Does downtime make you feel guilty?
For many people, planning to relax, or take a break doesn’t come easy. They unconsciously prefer to have a super pack schedule. Productivity is their number one priority — and doing nothing produces anxiety.
The pressure to be hyper-productive is real — people are working longer hours, constantly checking their inboxes, constantly focused on getting more done. Unrelenting drive is becoming more common than ever — but it’s not without serious trade-offs.
“The more you’re aware of where your drive is coming from, where you’re pointing it, and what you’re giving up as a result to pursue it, the better off you’ll be,” argues Brad Stulberg, a performance coach and the author of Peak Performance.
The more you do, the better things will get, right? Not necessarily.

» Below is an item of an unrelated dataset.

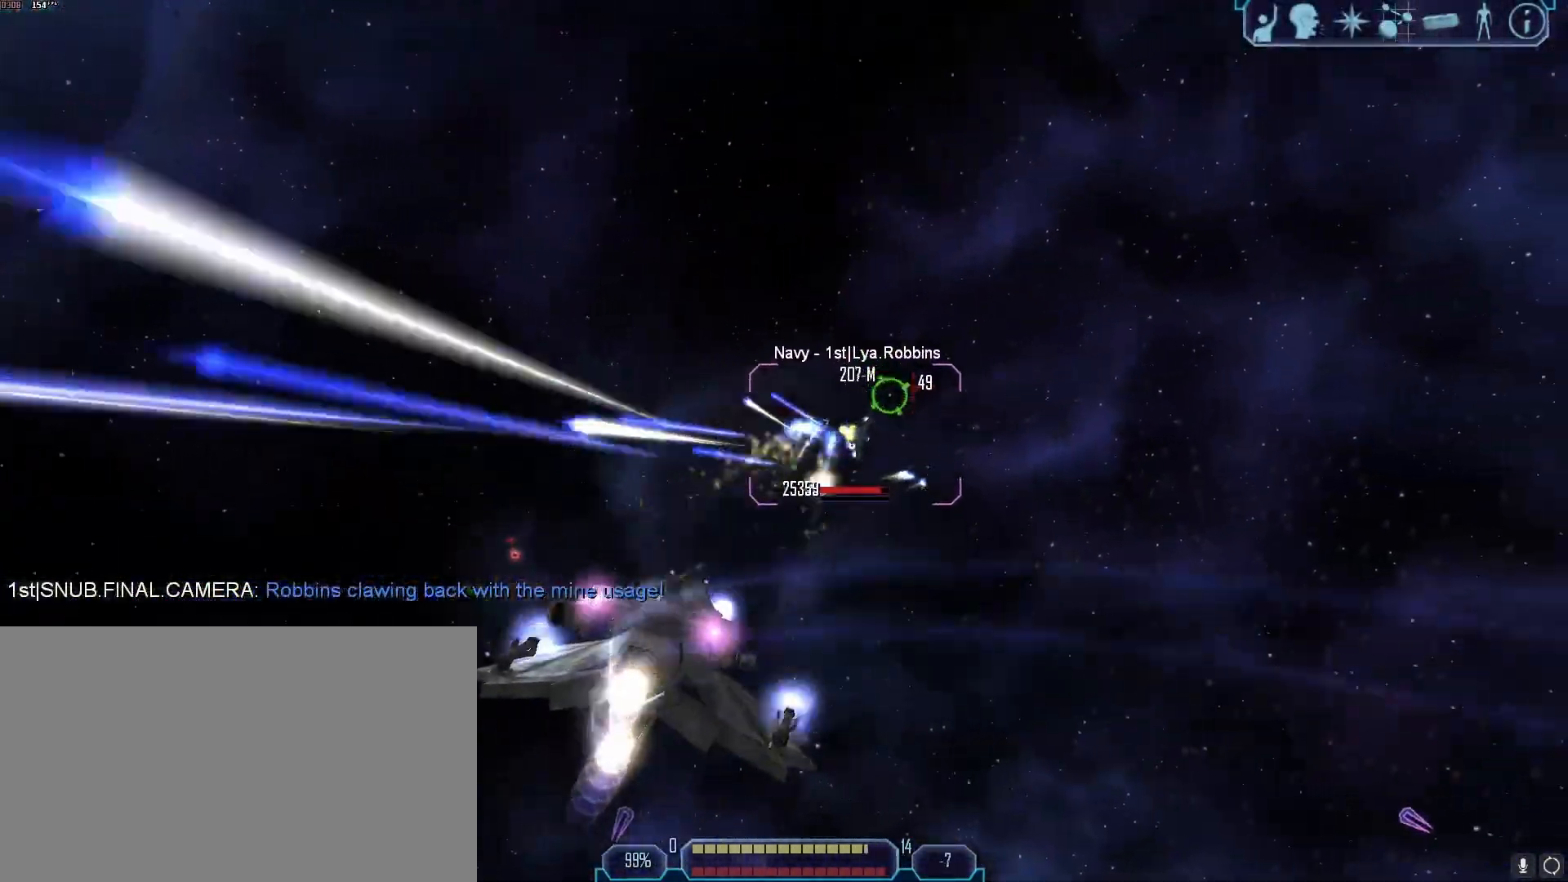
{"keys": ["a", "tab"], "mouse": ["right"], "events": [[50, "s", "down"], [100, "d", "up"], [133, "a", "down"], [183, "s", "up"], [467, "tab", "down"]]}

Striving for ever-more efficiency without making time for downtime isn’t the answer to getting better work done. Working for long-stretches without breaks can lead to stress and exhaustion.
Sometimes sitting still is the most productive thing you can do. Don’t underestimate the power of relaxation. Don’t overwhelm yourself with tasks and projects every week if you can.
“Time management doesn’t mean packing your day like a moving van, ensuring every single square inch (or minute) of space is full. If you actually had more time, you’d just stuff it with more of the same: more appointments, more projects and more paperwork,” says productivity expert and author SuperCompetent: The Six Keys to Perform at Your Productive Best of Laura Stack.
Pursuing super productivity or working long hours and neglecting the rest of life isn’t always the best idea. Sometimes it’s good to get less quality work done, to relax, to breathe and start over.
Activity doesn’t always equal productivity. Aiming to work all the time is just about the least productive thing you can possibly do. In the end, your output suffers. And you can put your health at risk too.
Productivity is about values, quality work, and how much time and energy you want to devote to high-value tasks. “Productivity means maximizing your capacity for important work, not injecting more and more busyness,” argues Scott Young, author of Ultralearning.
What else is productivity?
Meaningful conversations with friends and family, long walks to think, exercise, reading great books, quality sleep, a vacation from work (no matter how short), time for passion projects, and a break from all the screens every now and then. Approach work with a bigger perspective and make time for other activities that truly matter to you.
Research tells us to sleep, rest, exercise, and eat healthy because they make us more productive. Continuous productivity is our ideal world. But we rarely stop to think, reset and start with a fresh mind.
The authors of a recent study said, “In our fast-paced society, there is always something keeping us perpetually in “go” mode. This constant state of activity may be playing a major role in the mental health and sleep problems within our country, with leading indicators of depression and suicide increasing in adults and youth in the United States.”
It pays to prioritise downtime. Productivity doesn’t have to be a race to finish. Many people operate in reactive mode — they are always reacting to life and all that happens in it. The most productive people are proactive — they manage tasks and events rather than just responding to them after they have happened. They schedule things instead of just trying to get to everything that needs their attention.
Thorin Klosowski of Lifehacker explains, “Many of us have equated productivity with doing more, but it shouldn’t be. It should be about doing the right amount of work in less time so we have the time for all the nothing we want to do. Don’t turn that nothing into a place to be productive.”
To be more productive, and intentional, view time management as task management. This mindset can you realize that “some tasks can wait,” — not everything is urgent.
When you do work, get excited, enjoy the process, pour yourself into it, work on important, high-impact tasks … and then learn to relax, refresh, and replenish your energy. Sometimes it’s more important to recognize how you channel your energy than to be “on” all the time.